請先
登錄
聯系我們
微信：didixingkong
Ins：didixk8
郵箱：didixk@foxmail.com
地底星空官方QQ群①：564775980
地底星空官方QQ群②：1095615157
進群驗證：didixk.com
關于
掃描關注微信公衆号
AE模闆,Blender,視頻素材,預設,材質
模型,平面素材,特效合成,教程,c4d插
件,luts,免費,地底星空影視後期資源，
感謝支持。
★ ★ ★ ★
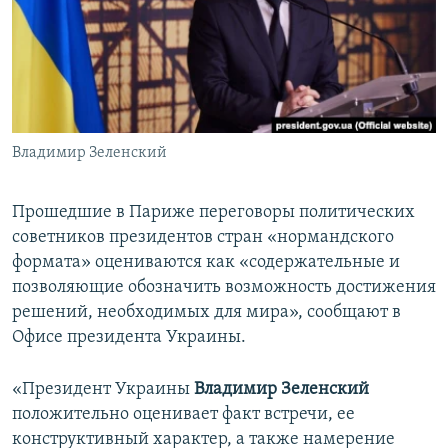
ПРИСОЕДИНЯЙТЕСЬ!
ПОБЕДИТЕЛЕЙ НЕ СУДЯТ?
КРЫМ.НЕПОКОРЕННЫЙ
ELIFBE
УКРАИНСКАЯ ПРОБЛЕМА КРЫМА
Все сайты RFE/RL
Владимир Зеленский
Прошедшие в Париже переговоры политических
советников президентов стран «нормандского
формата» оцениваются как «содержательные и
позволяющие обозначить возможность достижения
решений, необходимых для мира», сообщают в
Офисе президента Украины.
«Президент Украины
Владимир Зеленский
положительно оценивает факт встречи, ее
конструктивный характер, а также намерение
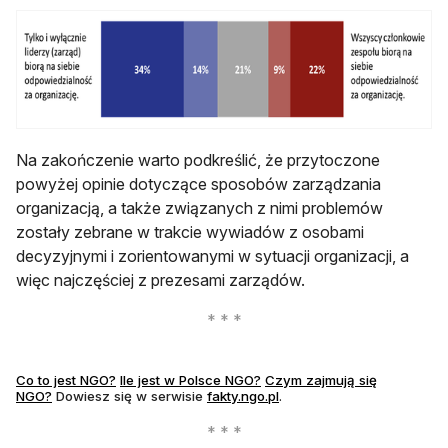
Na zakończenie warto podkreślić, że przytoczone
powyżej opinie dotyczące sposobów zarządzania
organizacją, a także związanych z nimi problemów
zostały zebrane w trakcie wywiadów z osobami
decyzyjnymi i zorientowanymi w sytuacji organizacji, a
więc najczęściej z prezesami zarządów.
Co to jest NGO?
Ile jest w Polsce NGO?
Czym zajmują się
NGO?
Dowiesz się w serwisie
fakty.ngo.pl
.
★ ★ ★ ★
**Task to complete:** State how many lines of the entries above include the string "Украины". The reply is that number alone.

**Output for this task:** 2